Emerging federated computing environments offer attractive platforms
to test and deploy global-scale distributed applications.
When nodes in these platforms are time-shared among competing
applications, available resources vary
across nodes and over time. Thus,
one open architectural question in such systems is how to map
applications to available nodes--that is, how to
discover and select resources. Using a six-month trace of
PlanetLab resource utilization data and of resource demands from
three long-running PlanetLab services, we quantitatively characterize
resource availability and application usage behavior
across nodes and over time, and investigate
the potential to mitigate the application impact of resource variability through intelligent
service placement and migration.
We find that usage of CPU and network resources is heavy and
highly variable. We argue that this variability calls for intelligently
mapping applications to available nodes. Further, we find that node placement
decisions can become ill-suited after about 30 minutes, suggesting
that some applications can benefit from migration at that timescale,
and that placement and migration decisions can be safely based on
data collected at roughly that timescale.

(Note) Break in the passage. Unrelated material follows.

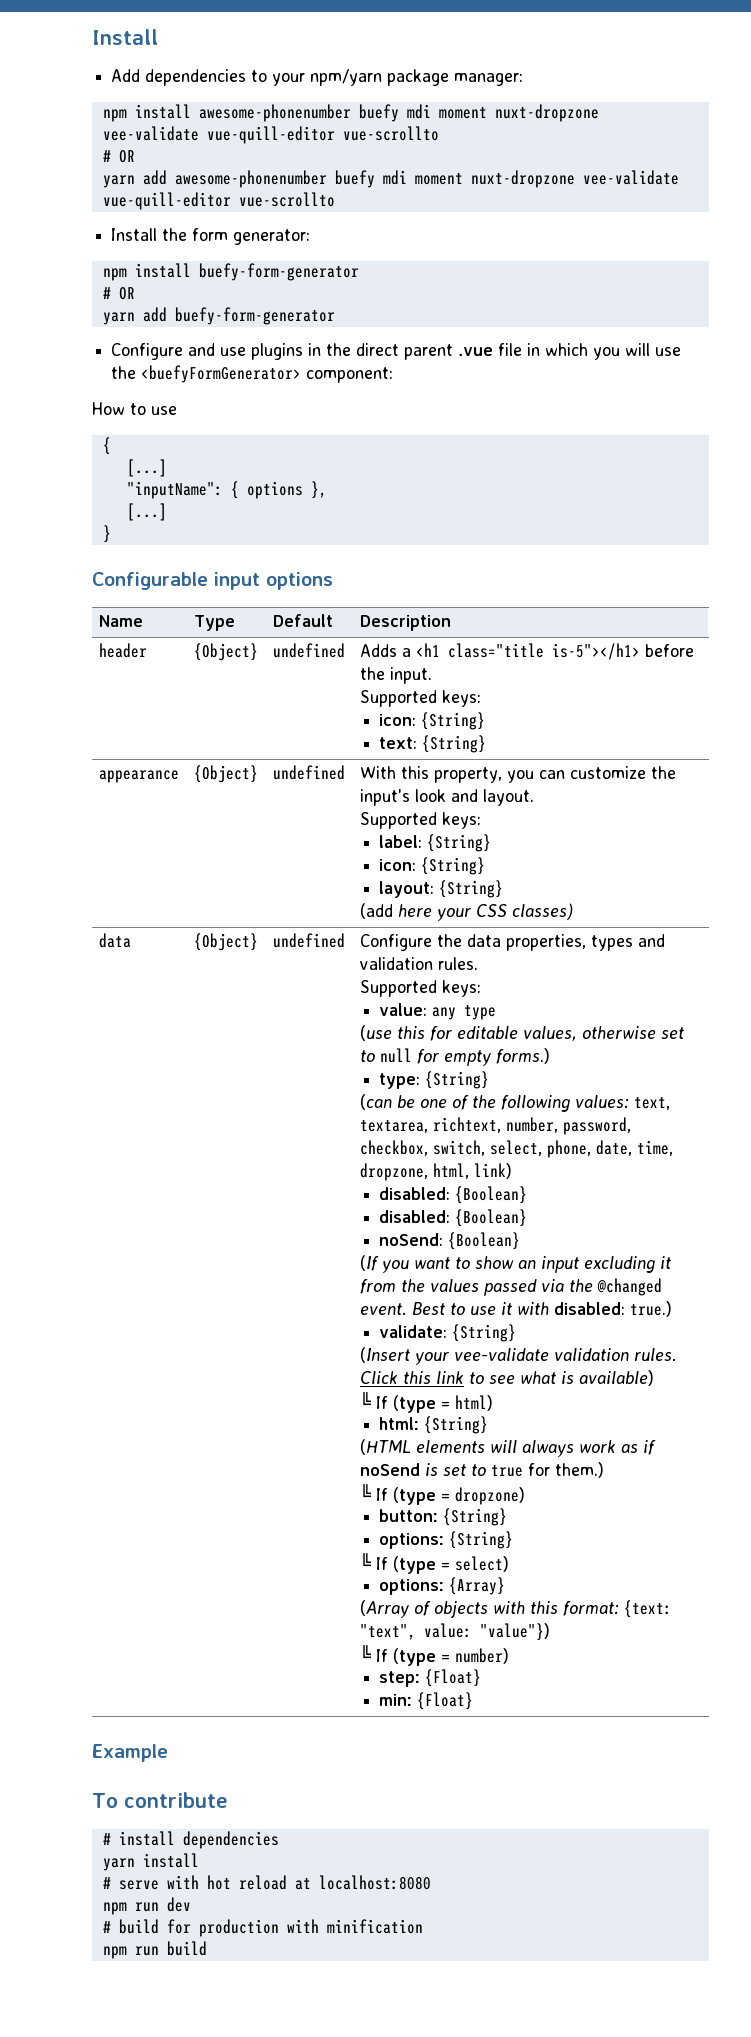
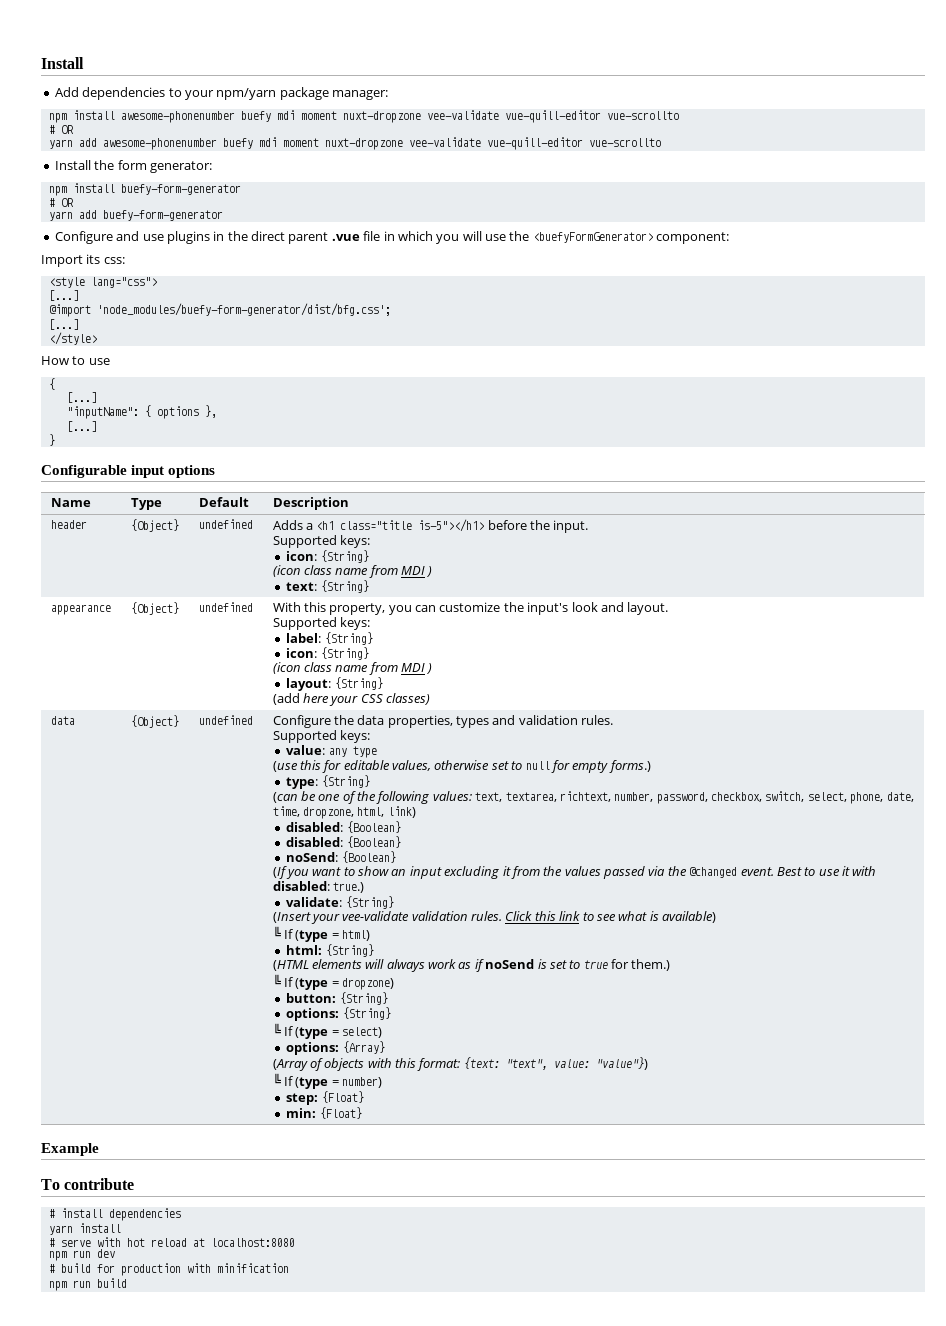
(394, 375) none -> [41,254,125,267] [48,277,157,288] [48,290,79,301] [48,303,391,317] [48,319,79,330] [48,332,97,345] // Import its css: // <style lang="css"> // [...] // @import 'node_modules/buefy-form-generator/dist/bfg.css'; // [...] // </style>
(486, 721) none -> [272,565,433,578] // (icon class name from MDI )
(486, 866) none -> [272,662,433,675] // (icon class name from MDI )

We find that inter-node latency is stable and is a good predictor of
available bandwidth; this
observation argues for collecting latency data at relatively coarse
timescales and bandwidth data at even coarser timescales, using the
former to predict the latter between measurements.
Finally, we find that although the utilization of a particular resource on a
particular node is a good predictor of that node's utilization of that resource
in the near future, there do not exist correlations to support
predicting one resource's availability based on availability of other
resources on the same node at the same time, on availability of the same resource on other
nodes at the same site, or on time-series forecasts that
assume a daily or weekly regression to the mean.